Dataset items
[Start of section]

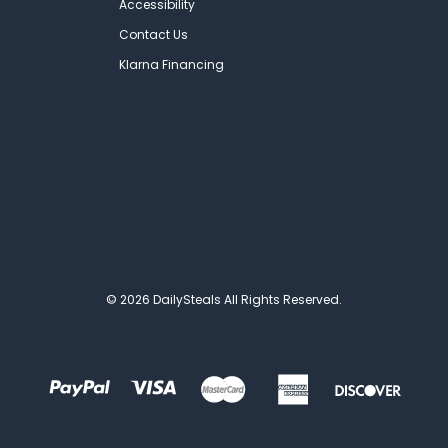
Accessibility
Contact Us
Klarna Financing
© 2026 DailySteals All Rights Reserved.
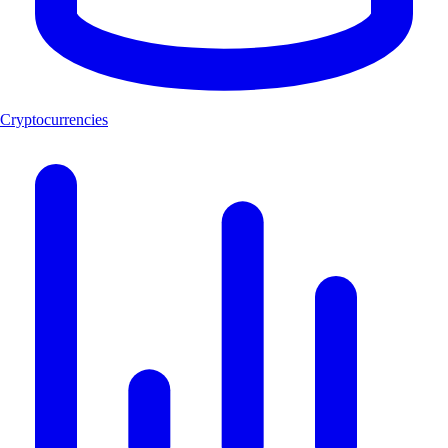
Cryptocurrencies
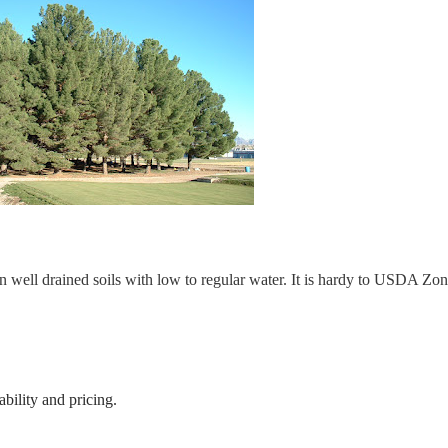
n well drained soils with low to regular water. It is hardy to USDA Zo
bility and pricing.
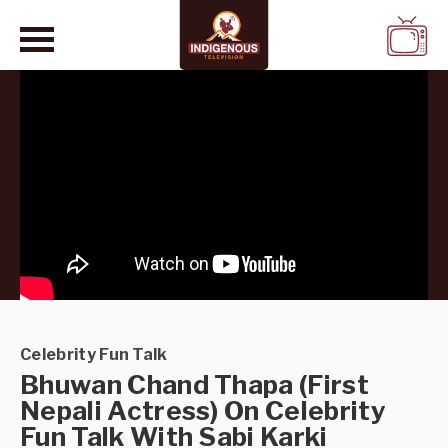
WATCH
LIVE
Celebrity Fun Talk
Bhuwan Chand Thapa (First
Nepali Actress) On Celebrity
Fun Talk With Sabi Karki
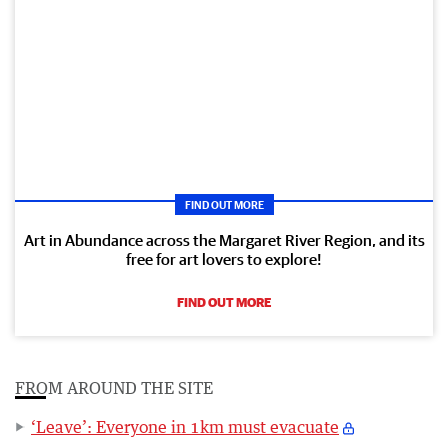
FIND OUT MORE
Art in Abundance across the Margaret River Region, and its
free for art lovers to explore!
FIND OUT MORE
FROM AROUND THE SITE
‘Leave’: Everyone in 1km must evacuate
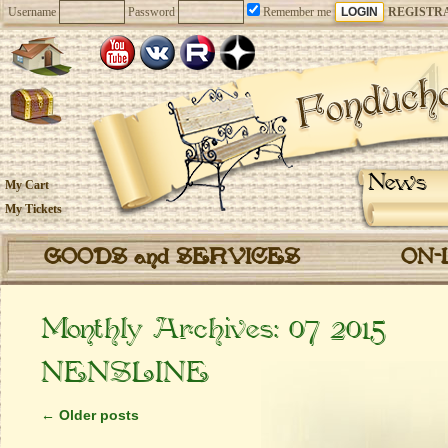
Username
Password
Remember me
REGISTR
News
My Cart
My Tickets
GOODS and SERVICES
ON-
Monthly Archives:
07 2015
NENSLINE
←
Older posts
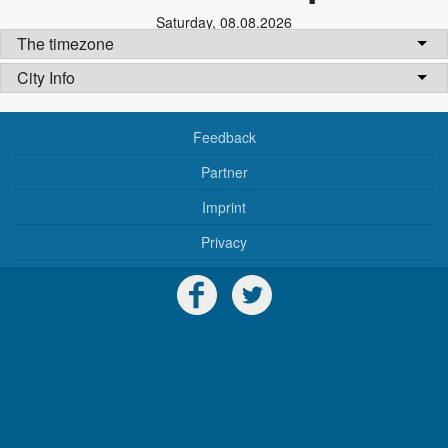
Saturday
,
08.08.2026
The timezone
City Info
Feedback
Partner
Imprint
Privacy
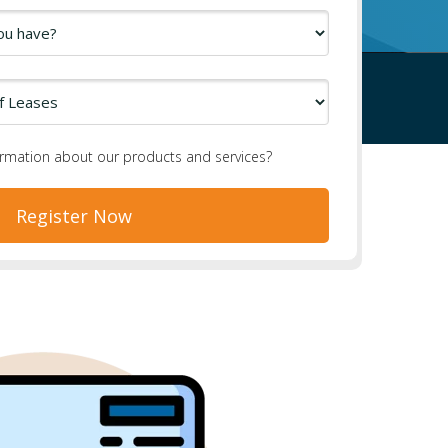
ormation about our products and services?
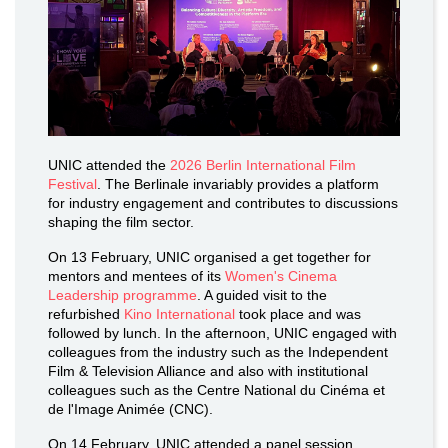
UNIC attended the
2026 Berlin International Film
Festival
. The Berlinale invariably provides a platform
for industry engagement and contributes to discussions
shaping the film sector.
On 13 February, UNIC organised a get together for
mentors and mentees of its
Women's Cinema
Leadership programme
. A guided visit to the
refurbished
Kino International
took place and was
followed by lunch. In the afternoon, UNIC engaged with
colleagues from the industry such as the Independent
Film & Television Alliance and also with institutional
colleagues such as the Centre National du Cinéma et
de l'Image Animée (CNC).
On 14 February, UNIC attended a panel session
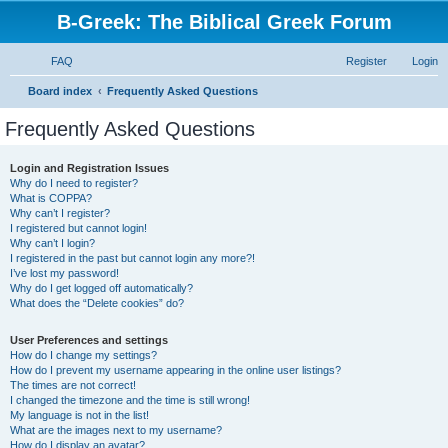
B-Greek: The Biblical Greek Forum
FAQ
Register
Login
S
Board index
Frequently Asked Questions
e
Frequently Asked Questions
a
r
Login and Registration Issues
Why do I need to register?
c
What is COPPA?
h
Why can’t I register?
I registered but cannot login!
Why can’t I login?
I registered in the past but cannot login any more?!
I’ve lost my password!
Why do I get logged off automatically?
What does the “Delete cookies” do?
User Preferences and settings
How do I change my settings?
How do I prevent my username appearing in the online user listings?
The times are not correct!
I changed the timezone and the time is still wrong!
My language is not in the list!
What are the images next to my username?
How do I display an avatar?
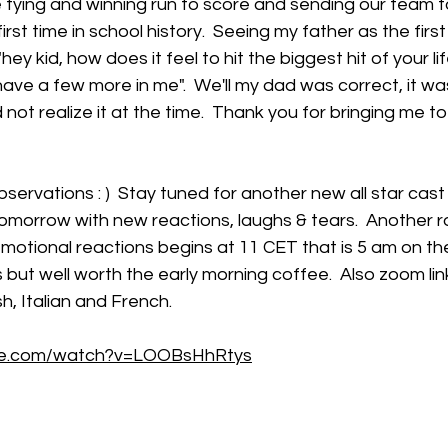
the tying and winning run to score and sending our team t
rst time in school history.  Seeing my father as the first
y kid, how does it feel to hit the biggest hit of your lif
ave a few more in me".  We'll my dad was correct, it wa
did not realize it at the time.  Thank you for bringing me 
bservations : )  Stay tuned for another new all star cast
omorrow with new reactions, laughs & tears.  Another r
otional reactions begins at 11 CET that is 5 am on th
 but well worth the early morning coffee.  Also zoom link
h, Italian and French.
be.com/watch?v=LOOBsHhRtys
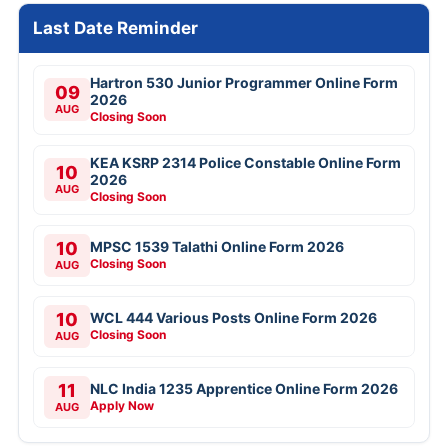
Last Date Reminder
Hartron 530 Junior Programmer Online Form
09
2026
AUG
Closing Soon
KEA KSRP 2314 Police Constable Online Form
10
2026
AUG
Closing Soon
10
MPSC 1539 Talathi Online Form 2026
Closing Soon
AUG
10
WCL 444 Various Posts Online Form 2026
Closing Soon
AUG
11
NLC India 1235 Apprentice Online Form 2026
Apply Now
AUG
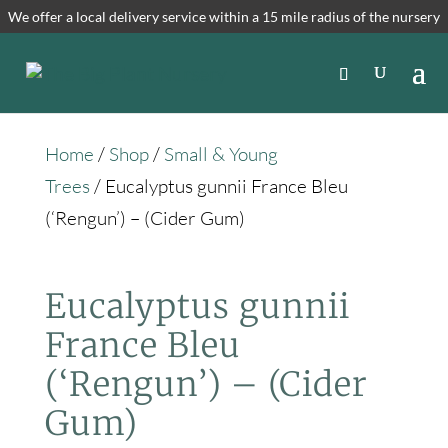
We offer a local delivery service within a 15 mile radius of the nursery
Home
/
Shop
/
Small & Young
Trees
/ Eucalyptus gunnii France Bleu
(‘Rengun’) – (Cider Gum)
Eucalyptus gunnii
France Bleu
(‘Rengun’) – (Cider
Gum)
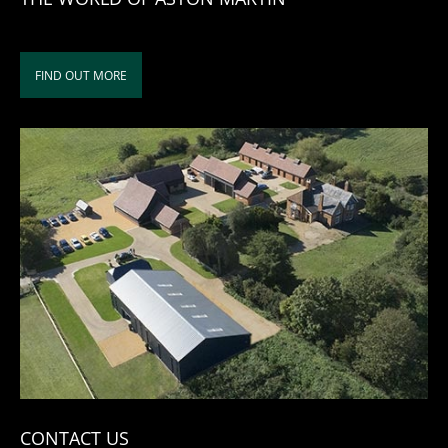
FIND OUT MORE
CONTACT US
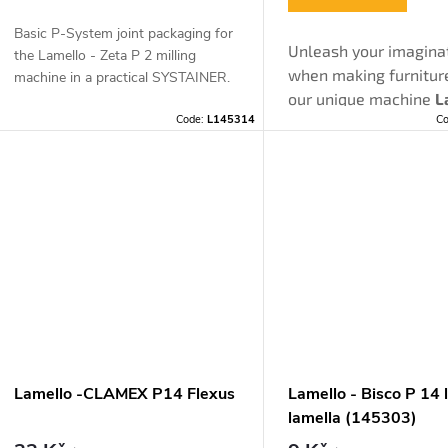
o
Basic P-System joint packaging for
d
Unleash your imagina
the Lamello - Zeta P 2 milling
when making furnitur
n
machine in a practical SYSTAINER.
our unique machine
L
u
Code:
L145314
C
ZETA P 2
, which will fu
g
almost every wish. T
c
invisible and demoun
furniture joints of our
t
system
will surprise 
endless application
s
possibilities.
Lamello -CLAMEX P14 Flexus
Lamello - Bisco P 14 
lamella (145303)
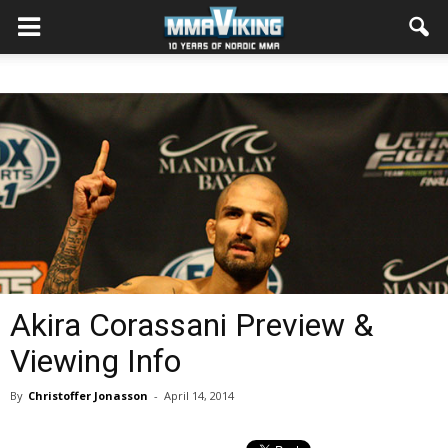
Akira Corassani Preview &
Viewing Info
By
Christoffer Jonasson
-
April 14, 2014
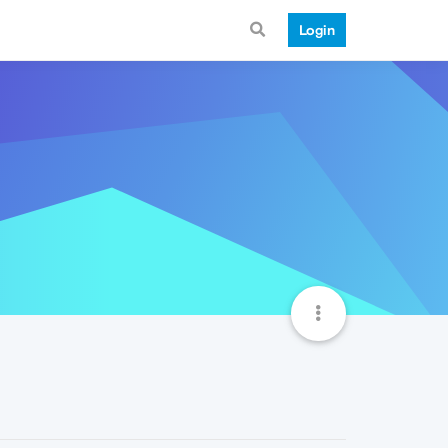
Login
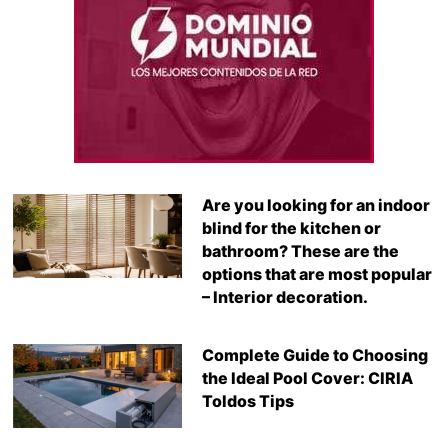
Are you looking for an indoor
blind for the kitchen or
bathroom? These are the
options that are most popular
– Interior decoration.
Complete Guide to Choosing
the Ideal Pool Cover: CIRIA
Toldos Tips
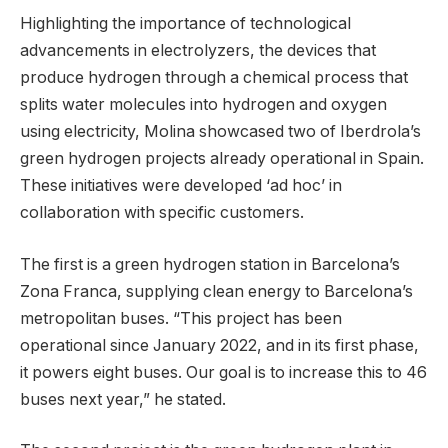
Highlighting the importance of technological
advancements in electrolyzers, the devices that
produce hydrogen through a chemical process that
splits water molecules into hydrogen and oxygen
using electricity, Molina showcased two of Iberdrola’s
green hydrogen projects already operational in Spain.
These initiatives were developed ‘ad hoc’ in
collaboration with specific customers.
The first is a green hydrogen station in Barcelona’s
Zona Franca, supplying clean energy to Barcelona’s
metropolitan buses. “This project has been
operational since January 2022, and in its first phase,
it powers eight buses. Our goal is to increase this to 46
buses next year,” he stated.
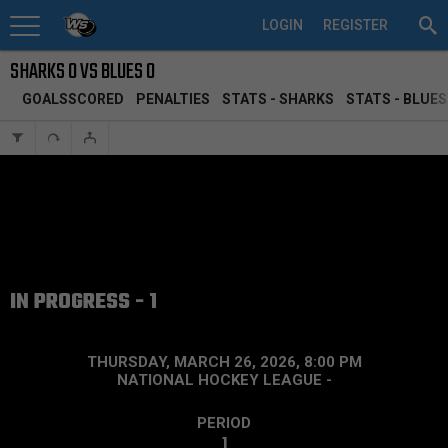
LOGIN
REGISTER
SHARKS 0 VS BLUES 0
GOALSSCORED
PENALTIES
STATS - SHARKS
STATS - BLUES
IN PROGRESS - 1
THURSDAY, MARCH 26, 2026, 8:00 PM
NATIONAL HOCKEY LEAGUE
-
PERIOD
1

[End of section]

**PROBLEM STATEMENT:** Type out all of the lines above word for word. Leave the pictures out.

**TASK ANSWER:**
Accessibility
Contact Us
Klarna Financing
© 2026 DailySteals All Rights Reserved.
Cryptocurrencies
n well drained soils with low to regular water. It is hardy to USDA Zo
bility and pricing.
WATCH
LIVE
Celebrity Fun Talk
Bhuwan Chand Thapa (First
Nepali Actress) On Celebrity
Fun Talk With Sabi Karki
FIND OUT MORE
Art in Abundance across the Margaret River Region, and its
free for art lovers to explore!
FIND OUT MORE
FROM AROUND THE SITE
‘Leave’: Everyone in 1km must evacuate
Username
Password
Remember me
REGISTR
News
My Cart
My Tickets
GOODS and SERVICES
ON-
Monthly Archives:
07 2015
NENSLINE
←
Older posts
Saturday
,
08.08.2026
The timezone
City Info
Feedback
Partner
Imprint
Privacy
ormation about our products and services?
UNIC attended the
2026 Berlin International Film
Festival
. The Berlinale invariably provides a platform
for industry engagement and contributes to discussions
shaping the film sector.
On 13 February, UNIC organised a get together for
mentors and mentees of its
Women's Cinema
Leadership programme
. A guided visit to the
refurbished
Kino International
took place and was
followed by lunch. In the afternoon, UNIC engaged with
colleagues from the industry such as the Independent
Film & Television Alliance and also with institutional
colleagues such as the Centre National du Cinéma et
de l'Image Animée (CNC).
On 14 February, UNIC attended a panel session
B-Greek: The Biblical Greek Forum
FAQ
Register
Login
S
Board index
Frequently Asked Questions
e
Frequently Asked Questions
a
r
Login and Registration Issues
Why do I need to register?
c
What is COPPA?
h
Why can’t I register?
I registered but cannot login!
Why can’t I login?
I registered in the past but cannot login any more?!
I’ve lost my password!
Why do I get logged off automatically?
What does the “Delete cookies” do?
User Preferences and settings
How do I change my settings?
How do I prevent my username appearing in the online user listings?
The times are not correct!
I changed the timezone and the time is still wrong!
My language is not in the list!
What are the images next to my username?
How do I display an avatar?
the tying and winning run to score and sending our team t
rst time in school history.  Seeing my father as the first
y kid, how does it feel to hit the biggest hit of your lif
ave a few more in me".  We'll my dad was correct, it wa
did not realize it at the time.  Thank you for bringing me 
bservations : )  Stay tuned for another new all star cast
omorrow with new reactions, laughs & tears.  Another r
otional reactions begins at 11 CET that is 5 am on th
 but well worth the early morning coffee.  Also zoom link
h, Italian and French.
be.com/watch?v=LOOBsHhRtys
Last Date Reminder
Hartron 530 Junior Programmer Online Form
09
2026
AUG
Closing Soon
KEA KSRP 2314 Police Constable Online Form
10
2026
AUG
Closing Soon
10
MPSC 1539 Talathi Online Form 2026
Closing Soon
AUG
10
WCL 444 Various Posts Online Form 2026
Closing Soon
AUG
11
NLC India 1235 Apprentice Online Form 2026
Apply Now
AUG
We offer a local delivery service within a 15 mile radius of the nursery
Home
/
Shop
/
Small & Young
Trees
/ Eucalyptus gunnii France Bleu
(‘Rengun’) – (Cider Gum)
Eucalyptus gunnii
France Bleu
(‘Rengun’) – (Cider
Gum)
FIND OUT MORE
CONTACT US
o
Basic P-System joint packaging for
d
Unleash your imagina
the Lamello - Zeta P 2 milling
when making furnitur
n
machine in a practical SYSTAINER.
our unique machine
L
u
Code:
L145314
C
ZETA P 2
, which will fu
g
almost every wish. T
c
invisible and demoun
furniture joints of our
t
system
will surprise 
endless application
s
possibilities.
Lamello -CLAMEX P14 Flexus
Lamello - Bisco P 14 
lamella (145303)
Akira Corassani Preview &
Viewing Info
By
Christoffer Jonasson
-
April 14, 2014
Login
Are you looking for an indoor
blind for the kitchen or
bathroom? These are the
options that are most popular
– Interior decoration.
Complete Guide to Choosing
the Ideal Pool Cover: CIRIA
Toldos Tips
Highlighting the importance of technological
advancements in electrolyzers, the devices that
produce hydrogen through a chemical process that
splits water molecules into hydrogen and oxygen
using electricity, Molina showcased two of Iberdrola’s
green hydrogen projects already operational in Spain.
These initiatives were developed ‘ad hoc’ in
collaboration with specific customers.
The first is a green hydrogen station in Barcelona’s
Zona Franca, supplying clean energy to Barcelona’s
metropolitan buses. “This project has been
operational since January 2022, and in its first phase,
it powers eight buses. Our goal is to increase this to 46
buses next year,” he stated.
LOGIN
REGISTER
SHARKS 0 VS BLUES 0
GOALSSCORED
PENALTIES
STATS - SHARKS
STATS - BLUES
IN PROGRESS - 1
THURSDAY, MARCH 26, 2026, 8:00 PM
NATIONAL HOCKEY LEAGUE
-
PERIOD
1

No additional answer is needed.